_PROBLEM REQUIREMENTS_.
Answer with the exact lines of the following material from the one containing "index pip: (166, 323)" through the one containing "pinky tip: (115, 336)", both end lines included.

■ ■ ■ ■ ■

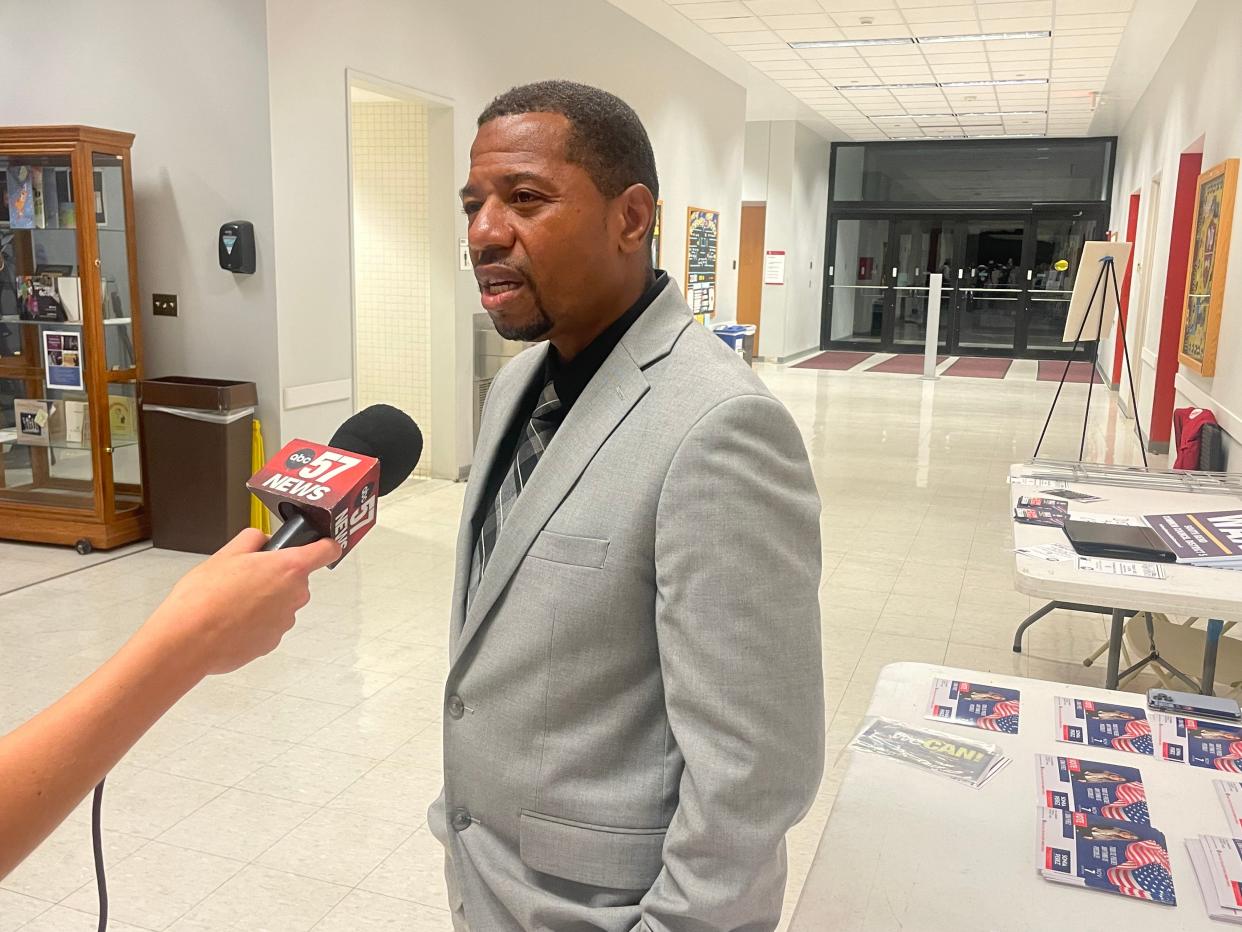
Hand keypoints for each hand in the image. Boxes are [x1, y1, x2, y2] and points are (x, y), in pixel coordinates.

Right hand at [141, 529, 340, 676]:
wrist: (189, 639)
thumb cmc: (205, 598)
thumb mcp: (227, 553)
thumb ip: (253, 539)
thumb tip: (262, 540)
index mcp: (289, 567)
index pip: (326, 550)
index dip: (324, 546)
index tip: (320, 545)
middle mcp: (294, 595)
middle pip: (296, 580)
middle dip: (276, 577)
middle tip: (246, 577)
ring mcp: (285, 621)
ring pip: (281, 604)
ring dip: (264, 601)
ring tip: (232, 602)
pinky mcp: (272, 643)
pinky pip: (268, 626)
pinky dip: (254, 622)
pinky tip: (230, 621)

■ ■ ■ ■ ■

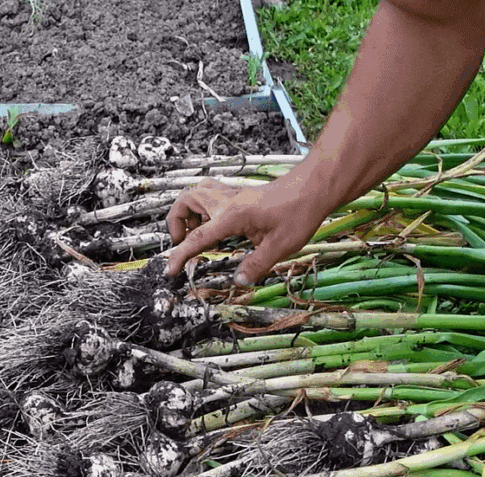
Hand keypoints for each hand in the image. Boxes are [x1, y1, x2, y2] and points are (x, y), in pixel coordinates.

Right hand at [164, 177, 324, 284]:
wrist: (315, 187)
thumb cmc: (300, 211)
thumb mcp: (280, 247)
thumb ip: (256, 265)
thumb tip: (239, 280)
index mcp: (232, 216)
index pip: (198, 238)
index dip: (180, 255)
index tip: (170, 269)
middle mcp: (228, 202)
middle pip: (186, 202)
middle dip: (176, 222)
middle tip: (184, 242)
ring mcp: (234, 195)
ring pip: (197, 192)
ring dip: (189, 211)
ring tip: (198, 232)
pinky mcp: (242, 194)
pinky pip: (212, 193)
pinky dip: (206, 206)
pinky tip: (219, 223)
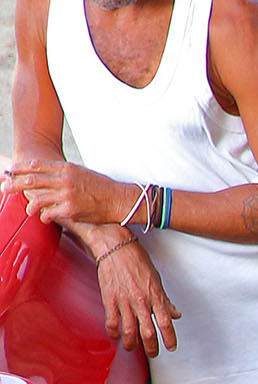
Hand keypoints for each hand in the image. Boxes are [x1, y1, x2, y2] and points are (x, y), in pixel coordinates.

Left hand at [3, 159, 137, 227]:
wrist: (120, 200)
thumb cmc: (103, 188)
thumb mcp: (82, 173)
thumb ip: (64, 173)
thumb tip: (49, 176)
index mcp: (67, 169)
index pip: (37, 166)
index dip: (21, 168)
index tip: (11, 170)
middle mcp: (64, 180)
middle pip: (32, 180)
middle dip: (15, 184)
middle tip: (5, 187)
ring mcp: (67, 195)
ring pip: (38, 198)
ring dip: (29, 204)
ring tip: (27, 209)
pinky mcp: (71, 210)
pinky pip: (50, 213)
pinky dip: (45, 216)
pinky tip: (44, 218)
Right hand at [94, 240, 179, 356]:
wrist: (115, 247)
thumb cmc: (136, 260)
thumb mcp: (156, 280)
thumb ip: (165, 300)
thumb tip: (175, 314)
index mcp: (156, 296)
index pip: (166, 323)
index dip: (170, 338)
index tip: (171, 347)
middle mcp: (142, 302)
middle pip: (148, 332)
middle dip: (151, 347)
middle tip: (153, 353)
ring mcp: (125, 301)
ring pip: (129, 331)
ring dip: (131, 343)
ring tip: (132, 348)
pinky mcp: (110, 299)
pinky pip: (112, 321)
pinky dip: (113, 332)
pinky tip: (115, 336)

■ ■ ■ ■ ■

_ANSWER FOR THIS EXERCISE_.
index pip: (166, 323)
index dip: (170, 338)
index tip: (171, 347)
middle mcp: (142, 302)
middle pip: (148, 332)
middle dip: (151, 347)
middle tip: (153, 353)
ring mcp: (125, 301)
ring pip: (129, 331)
ring dip: (131, 343)
ring tip: (132, 348)
pinky mcp: (110, 299)
pinky pip: (112, 321)
pinky dip: (113, 332)
pinky tip: (115, 336)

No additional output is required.